Niemniej wczorajszy handel na Wall Street zakończył się lekkimi spadkami indeksów - można to wiązać z ostatnimi bardziej "jastrzębimi" komentarzami płynącymi ze strony przedstawicieli FED, które paradoksalnie zwiększają ryzyko poważniejszej recesji - stałoby się tak, gdyby ostatecznie polityka była znacznie bardziej restrykcyjna przed dłuższy czas. W krótkim okresie kluczowe będą publikacje danych makro - w przyszłym tygodniu mamy m.in. styczniową inflację CPI we wtorek, oraz sprzedaż detaliczną i produkcję przemysłową w środę. Mogą one pomóc w ocenie, na ile ostatnie odreagowanie dolara może być dalej kontynuowane w perspektywie do posiedzenia FED 22 marca.
Dzisiaj nad ranem uwagę znów przyciąga jen. Po tym jak agencje podały, że wiceprezes Amamiya miał ostatecznie odrzucić ofertę premiera Kishidy, co do objęcia schedy po odchodzącym w kwietniu prezesie Kuroda, agencja Nikkei opublikowała, że taka oferta miała zostać złożona mało znanemu prof. Kazuo Ueda, chociaż zasiadał on już w organach BOJ w latach 1998-2005. Jen zareagował na te spekulacje umocnieniem, chociaż bardziej jest to reakcja na rezygnację "gołębiego" Amamiya. Trudno ocenić poglądy prof. Ueda, ale patrząc na ostatnie doniesienia ze środowiska premiera Kishida, raczej można się domyślać, że będzie on zwolennikiem "umiarkowanych i dobrze przemyślanych" zmian w polityce monetarnej. Datą, kiedy poznamy ostateczne nominacje na stanowiska w BOJ, jest 14 lutego.
Jen jest dzisiaj najbardziej zyskującą walutą, choć zwyżki po pierwszych reakcjach na doniesienia agencji Nikkei są już wytracane. W gronie nieco mocniejszych walut jest też funt, którego wsparły dzisiejsze odczyty makro. Dość silna jest też korona norweska po tym, jak inflacja CPI za styczeń przewyższyła oczekiwania. Po wczorajszej "jastrzębiej" niespodziance ze strony szwedzkiego Riksbanku, rynki zastanawiają się, czy podobnie nie zachowa się Norges Bank.
W dzisiejszym kalendarzu mamy jeszcze wystąpienie szefowej ECB (Lagarde), dane z rynku pracy w Kanadzie, oraz odczyt nastrojów konsumenckich w USA. Głos zabiorą też Waller i Harker z FED.
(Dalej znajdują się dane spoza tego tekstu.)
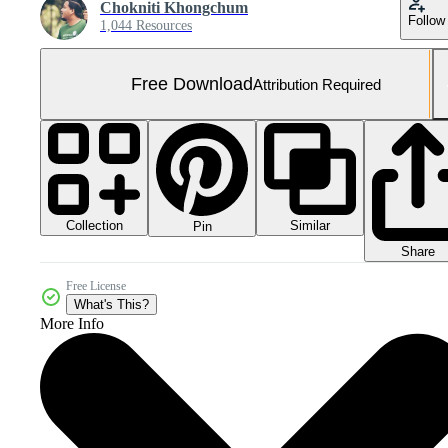
Chokniti Khongchum
Follow
1,044 Resources
Free Download
Attribution Required
Collection
Similar
Pin
Share
Free License
What's This?
More Info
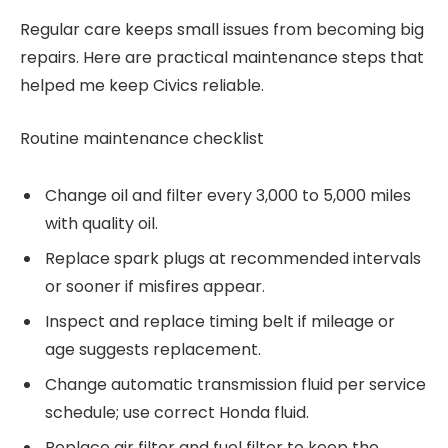
Regular care keeps small issues from becoming big
repairs. Here are practical maintenance steps that
helped me keep Civics reliable.
Routine maintenance checklist
Change oil and filter every 3,000 to 5,000 miles
with quality oil.
Replace spark plugs at recommended intervals
or sooner if misfires appear.
Inspect and replace timing belt if mileage or
age suggests replacement.
Change automatic transmission fluid per service
schedule; use correct Honda fluid.
Replace air filter and fuel filter to keep the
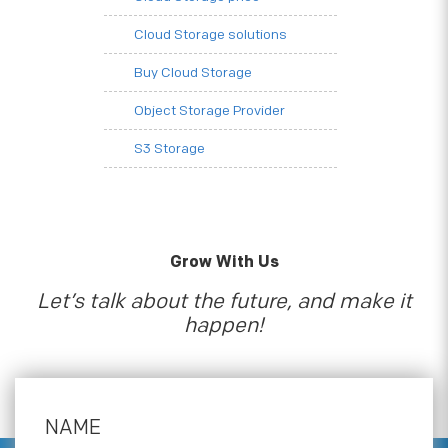
Cloud Storage solutions
Buy Cloud Storage
Object Storage Provider
S3 Storage
Grow With Us
Let’s talk about the future, and make it
happen!
NAME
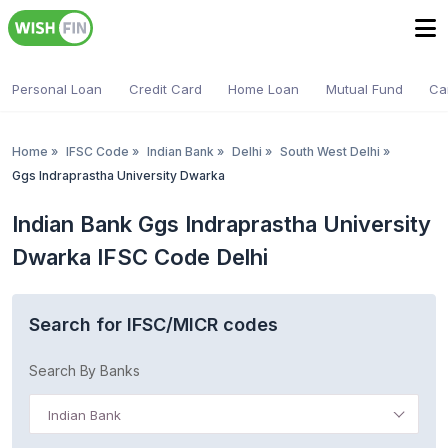
Personal Loan
Credit Card
Home Loan
Mutual Fund
Ca
Home
»
IFSC Code
»
Indian Bank
»
Delhi
»
South West Delhi
»
Ggs Indraprastha University Dwarka
Indian Bank Ggs Indraprastha University
Dwarka IFSC Code Delhi
Search for IFSC/MICR codes
Search By Banks
Indian Bank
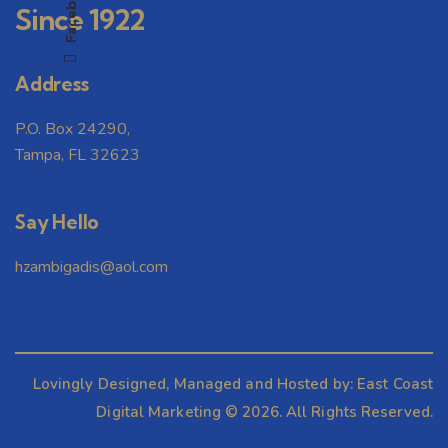
Facebook
Since 1922
Address
P.O. Box 24290,
Tampa, FL 32623
Say Hello
hzambigadis@aol.com
Lovingly Designed, Managed and Hosted by:
East Coast
Digital Marketing
© 2026. All Rights Reserved.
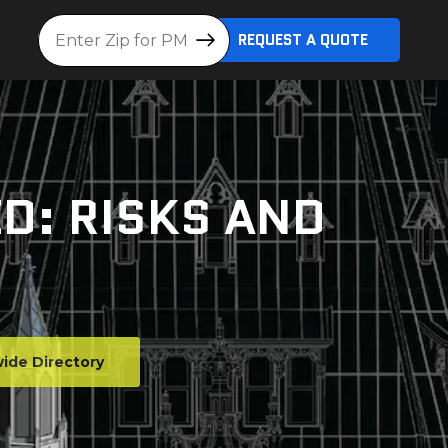
Location
REQUEST A QUOTE
ED: RISKS AND
ide Directory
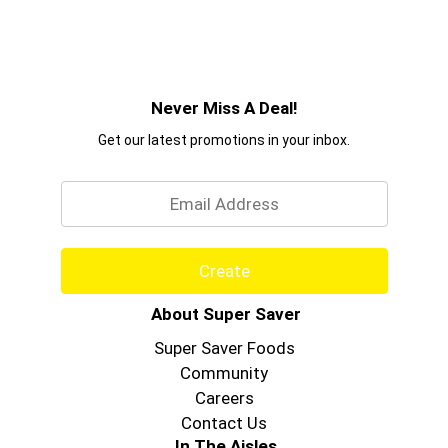
Never Miss A Deal!
Get our latest promotions in your inbox.
Email
Create
About Super Saver
Super Saver Foods
Community
Careers
Contact Us
In The Aisles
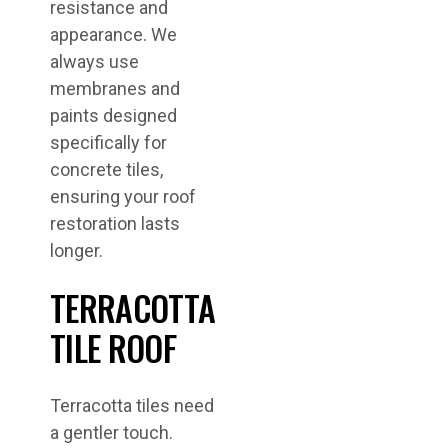
resistance and
appearance. We
always use
membranes and
paints designed
specifically for
concrete tiles,
ensuring your roof
restoration lasts
longer.
TERRACOTTA
TILE ROOF
Terracotta tiles need
a gentler touch.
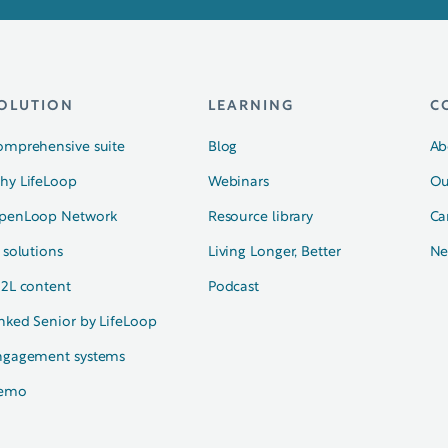
OLUTION
LEARNING
C
omprehensive suite
Blog
Ab
hy LifeLoop
Webinars
Ou
penLoop Network
Resource library
Ca
 solutions
Living Longer, Better
Ne
N2L content
Podcast
nked Senior by LifeLoop
ngagement systems
emo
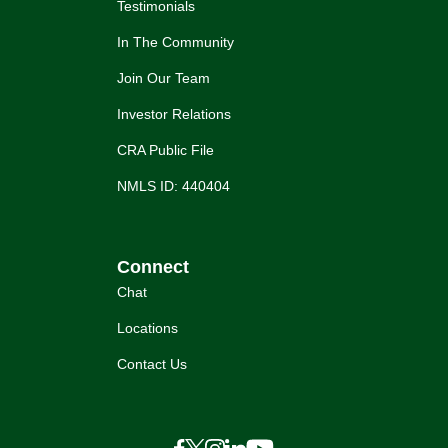
Testimonials
In The Community
Join Our Team
Investor Relations
CRA Public File
NMLS ID: 440404
Connect
Chat
Locations
Contact Us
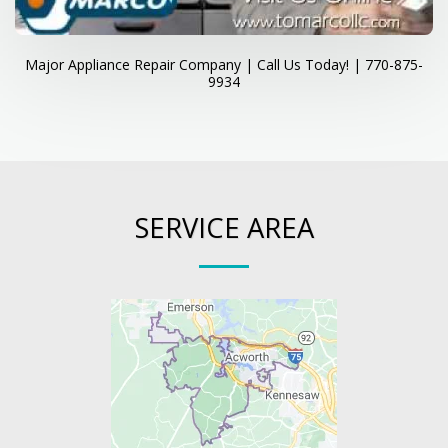
Major Appliance Repair Company | Call Us Today! | 770-875-
9934
SERVICE AREA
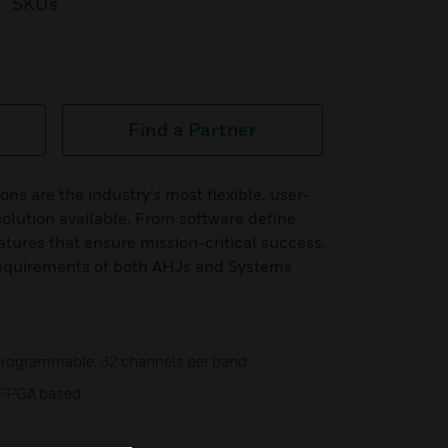
SKUs
Find a Partner
ns are the industry’s most flexible, user-
 solution available. From software define
atures that ensure mission-critical success,
equirements of both AHJs and Systems
e programmable, 32 channels per band
s, FPGA based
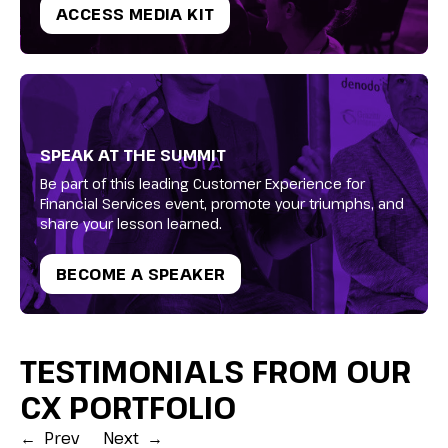
ACCESS MEDIA KIT
SPEAK AT THE SUMMIT
Be part of this leading Customer Experience for
Financial Services event, promote your triumphs, and
share your lesson learned.
BECOME A SPEAKER
TESTIMONIALS FROM OUR
CX PORTFOLIO
←
Prev
Next
→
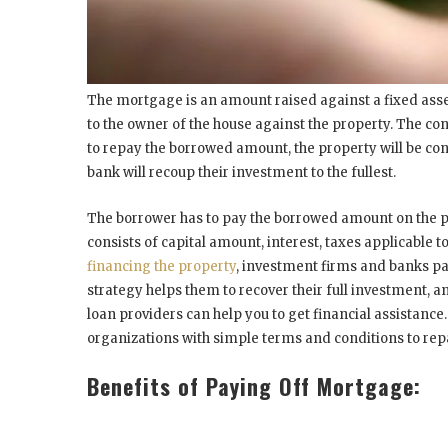
The mortgage is an amount raised against a fixed asset.
to the owner of the house against the property. The con
to repay the borrowed amount, the property will be con
bank will recoup their investment to the fullest.
The borrower has to pay the borrowed amount on the 
consists of capital amount, interest, taxes applicable 
financing the property
, investment firms and banks pa
strategy helps them to recover their full investment,
loan providers can help you to get financial assistance.
organizations with simple terms and conditions to r
Benefits of Paying Off Mortgage:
USDJPY - wahania po słowach Uedy...
Typowany od dzisiejszego ranka na nowego szefa Banku Japonii, prof. Kazuo Ueda został zapytany o to, co myśli o obecnej polityce monetarnej w wydaniu prezesa Kurody. Odpowiedź była dość zachowawcza (co jest jak najbardziej adekwatne w takiej sytuacji), ale dla rynków sugestia, że polityka jest odpowiednia, okazuje się być mocnym rozczarowaniem. Czy Ueda będzie miał poglądy jak Amamiya, który odrzucił propozycję premiera? Mamy rynkowy szum w tej kwestii i wiele nie dowiemy się do 14 lutego, kiedy to mają być opublikowane faktyczne nominacje. Po tym terminie, a przed oficjalnym przejęciem schedy po Kurodzie w pierwszej dekadzie kwietnia, nominat powinien być już bardziej rozmowny.